Friday, December 20, 2013

Finding inner peace

On the right side of a semi-automatic pistol.

Yesterday morning, the dog and I jogged about a 1/2 hour.  I'm still keeping things easy so that the left leg issue stays away.

Yesterday afternoon, I went with my husband to a work party at a firing range.  Apparently, bowling was deemed "too boring". 

I had never fired a weapon in my life, although I used to play Duck Hunt and stuff like that; the closest I've come is pulling the trigger on a real but unloaded rifle hooked to a simulator.  There was no kick and no noise.  I didn't even know about the smell or the puff of expelled air and smoke, but my concerns were nevertheless ample.

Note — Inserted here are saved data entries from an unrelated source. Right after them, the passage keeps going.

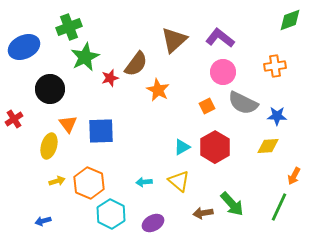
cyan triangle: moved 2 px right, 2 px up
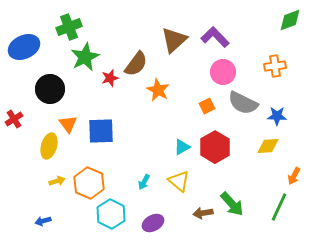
purple L-shape: moved 5 px left, 1 px up; rotated 8 degrees clockwise
cyan arrow: rotated 56 degrees counterclockwise
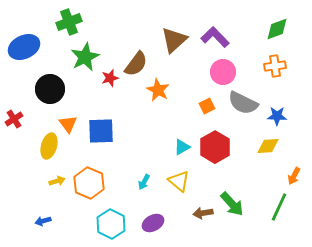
green diamond: moved 13 px left, 9 px down
green cross: moved 5 px up
cyan hexagon: moved 10 px down
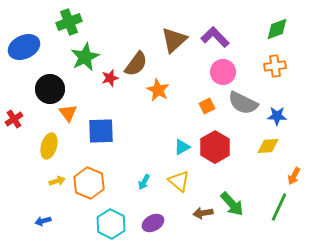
orange triangle: moved 11 px up
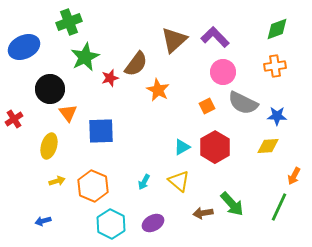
orange hexagon: moved 4 px right, 3 px down
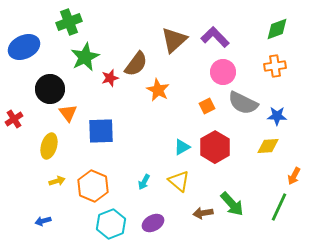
cyan hexagon: rotated 12 degrees clockwise
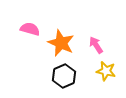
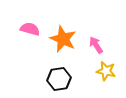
orange star: moved 2 px right, 4 px up
black hexagon: moved 5 px left, 3 px down; rotated 15 degrees clockwise
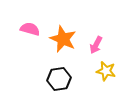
pink arrow: rotated 120 degrees counterclockwise
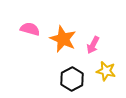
pink arrow: moved 3 px left
black hexagon: moved 13 px right; rotated 20 degrees counterclockwise
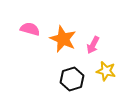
black hexagon: rotated 10 degrees clockwise
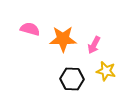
orange star: rotated 24 degrees counterclockwise
pink arrow: moved 1 px right
black hexagon: rotated 20 degrees clockwise
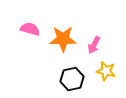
black hexagon: rotated 15 degrees counterclockwise
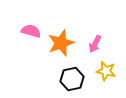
pink semicircle: moved 1 px right, 2 px down
orange star: moved 2 px left, 4 px down; rotated 20 degrees counterclockwise
pink arrow: moved 1 px right, 1 px up
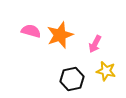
orange star: moved 1 px left, 8 px up
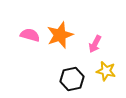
pink semicircle: moved 1 px left, 4 px down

But I had to try firing a real gun while I had the chance.  We once owned a small pistol for a few months; my husband had won it at a charity event back in Kansas.  It was a dull dark grey plastic, a colour that was mainly a void.  I touched it once and it didn't feel cold, just plastic; the inconspicuousness was unsettling.  It felt really odd just having it in the house even though it was closed up in a case tucked away in a closet and we didn't have any ammo.  My husband didn't like how the gun felt either, but how it fired, and it turned out that Cabelas buys weapons, so that was that.  I never fired it.  I didn't wish to fire it at the time, but later on, I regretted missing the chance.

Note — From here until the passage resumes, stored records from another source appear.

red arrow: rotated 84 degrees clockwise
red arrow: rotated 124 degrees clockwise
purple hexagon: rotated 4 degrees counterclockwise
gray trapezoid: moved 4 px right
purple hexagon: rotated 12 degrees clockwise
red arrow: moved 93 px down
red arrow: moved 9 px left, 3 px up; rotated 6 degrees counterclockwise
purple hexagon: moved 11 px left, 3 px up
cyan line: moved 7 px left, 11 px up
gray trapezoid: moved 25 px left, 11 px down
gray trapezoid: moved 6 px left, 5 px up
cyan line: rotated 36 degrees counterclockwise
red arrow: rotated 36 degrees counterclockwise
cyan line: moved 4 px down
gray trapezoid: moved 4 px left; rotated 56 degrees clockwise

I was passed a few pistols to hold at the party--I knew that they were unloaded but holding them was still so disquieting.  I was really doubting firing one.  But I had to try.

My husband gave me the safety drill and precautions, the sequence of loading and firing and unloading, the proper way to hold the pistol (although there are variations), the proper way to aim.  There's a fair bit to remember, but it was reassuring to learn it.  Then it came time to actually fire it.

This turned out to be actually incredibly simple, and peaceful. 

One dot.

Admittedly, there is a lot to consider when aiming, but when everything else in place, one dot (of the front sight) goes over the target--which shouldn't even be in focus at this point.  There is just one dot.  That's all.

The bang and recoil and smell comes later, after the simple peaceful instant.

I get sort of zen before power cleans--I have to empty my mind before heavier ones, otherwise they don't work.  But the focus prior to firing the pistol was much more intense and exclusive.  I forgot I was human, I forgot I was at a range, I even forgot I was holding a gun at times.  Just one dot.  As if it's the very first living cell of the entire universe.

Honestly, I loved it.  

I hit the paper on the first shot, which was apparently pretty good at that distance for anybody.  I tried a few different pistols and emptied four or five small magazines that afternoon.  No bulleyes, not yet.

I've taken many yoga classes over the years and a common theme has been 'being present'.  Silence the mental chatter, silence the mental chatter, I have continuously failed to silence the mental chatter.  My best efforts have merely muted it for a second or two.  How strange to finally totally shut it up during the antithesis of yoga.